Amen!

Sometimes the teacher makes all the difference. But you can't always select just the right teacher. In the end though, I think at this point, that 99% of brick and mortar schools cannot provide gifted kids' needs. They are not set up for individualized instruction. How can an overworked teacher possibly make a completely different set of homework or classwork for every student; they have a one-size-fits-all strategy that just doesn't work. I would literally have to make up my daughter's curriculum myself(might as well homeschool her?)!

I have been looking into online (virtual) school lately and I like what I hear but I'm not sure if their standards are as high as the brick and mortar they are currently enrolled in. (a teacher I've talked to said she doesn't recommend virtual school because some of the skills did not seem adequately provided for, like speaking and social skills, etc...). I guess I would have to keep that in mind and find an activity that I can include that would provide speaking and social skills.

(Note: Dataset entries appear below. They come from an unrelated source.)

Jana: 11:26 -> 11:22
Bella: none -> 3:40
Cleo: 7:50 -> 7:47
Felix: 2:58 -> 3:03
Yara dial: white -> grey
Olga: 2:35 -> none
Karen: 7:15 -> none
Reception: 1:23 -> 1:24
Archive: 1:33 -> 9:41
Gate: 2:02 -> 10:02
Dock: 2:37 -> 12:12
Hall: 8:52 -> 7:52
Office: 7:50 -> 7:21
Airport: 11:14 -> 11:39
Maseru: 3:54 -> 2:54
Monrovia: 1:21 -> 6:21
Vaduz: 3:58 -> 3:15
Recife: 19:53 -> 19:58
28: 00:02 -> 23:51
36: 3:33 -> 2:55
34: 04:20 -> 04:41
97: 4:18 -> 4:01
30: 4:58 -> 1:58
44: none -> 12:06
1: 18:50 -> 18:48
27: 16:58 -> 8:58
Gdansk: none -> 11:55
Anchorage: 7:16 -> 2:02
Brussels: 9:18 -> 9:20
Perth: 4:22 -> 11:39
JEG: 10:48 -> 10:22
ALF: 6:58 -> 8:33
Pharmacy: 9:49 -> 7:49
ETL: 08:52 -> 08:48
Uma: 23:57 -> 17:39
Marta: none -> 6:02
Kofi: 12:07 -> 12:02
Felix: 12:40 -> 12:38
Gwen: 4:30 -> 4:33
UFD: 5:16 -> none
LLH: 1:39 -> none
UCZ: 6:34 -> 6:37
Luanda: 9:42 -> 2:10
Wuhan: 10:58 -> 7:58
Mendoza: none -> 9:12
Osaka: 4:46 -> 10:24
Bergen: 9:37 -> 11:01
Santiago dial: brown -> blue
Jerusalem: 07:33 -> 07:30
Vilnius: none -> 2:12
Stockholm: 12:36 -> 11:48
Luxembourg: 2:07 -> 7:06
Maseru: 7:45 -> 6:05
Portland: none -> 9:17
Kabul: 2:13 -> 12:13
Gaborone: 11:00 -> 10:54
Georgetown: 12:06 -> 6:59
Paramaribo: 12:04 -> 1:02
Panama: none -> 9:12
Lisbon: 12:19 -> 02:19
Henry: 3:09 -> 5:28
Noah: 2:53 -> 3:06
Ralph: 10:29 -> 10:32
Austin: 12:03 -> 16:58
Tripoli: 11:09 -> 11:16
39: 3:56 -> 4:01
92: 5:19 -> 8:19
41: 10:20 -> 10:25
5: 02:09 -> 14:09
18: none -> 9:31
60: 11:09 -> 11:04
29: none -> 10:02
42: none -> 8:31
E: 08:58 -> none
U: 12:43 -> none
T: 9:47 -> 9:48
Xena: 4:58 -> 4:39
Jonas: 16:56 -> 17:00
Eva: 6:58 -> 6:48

In my experience though, I did not learn social skills until in the workforce, so I do not think I learned that in school anyway. Personally, I think that if she is allowed to find her own friends (whether they are 2,5, or more years older) would be a far better alternative to being stuck with kids she has very little in common with. Incidentally, I had a conversation with the same teacher and she expressed concern about placing my daughter in fourth grade because the kids in 4th were too rowdy. My daughter seems to show more maturity, in school, than kids at least a year older than she. laugh

As to what doubtfulguest was saying, I totally agree. I have told the teacher and school academic councilor that I never had to work at getting good-enough grades, I never studied like other kids had to, therefore I had no study skills and very rarely failed at anything I tried, so consequently when I was young, I refused to do things that I had to struggle with. Now I wish someone had made me stick with them. The councilor also said that they have to do review work and I told her that review is redundant, I very rarely lost information once I understood it. Sad thing is I know I did not convince her; she still will not recommend my daughter being accelerated.

So here she sits in a school environment she does not like and is refusing to go to school. I am not sure what to do. I know I can force her, but is that what I should do?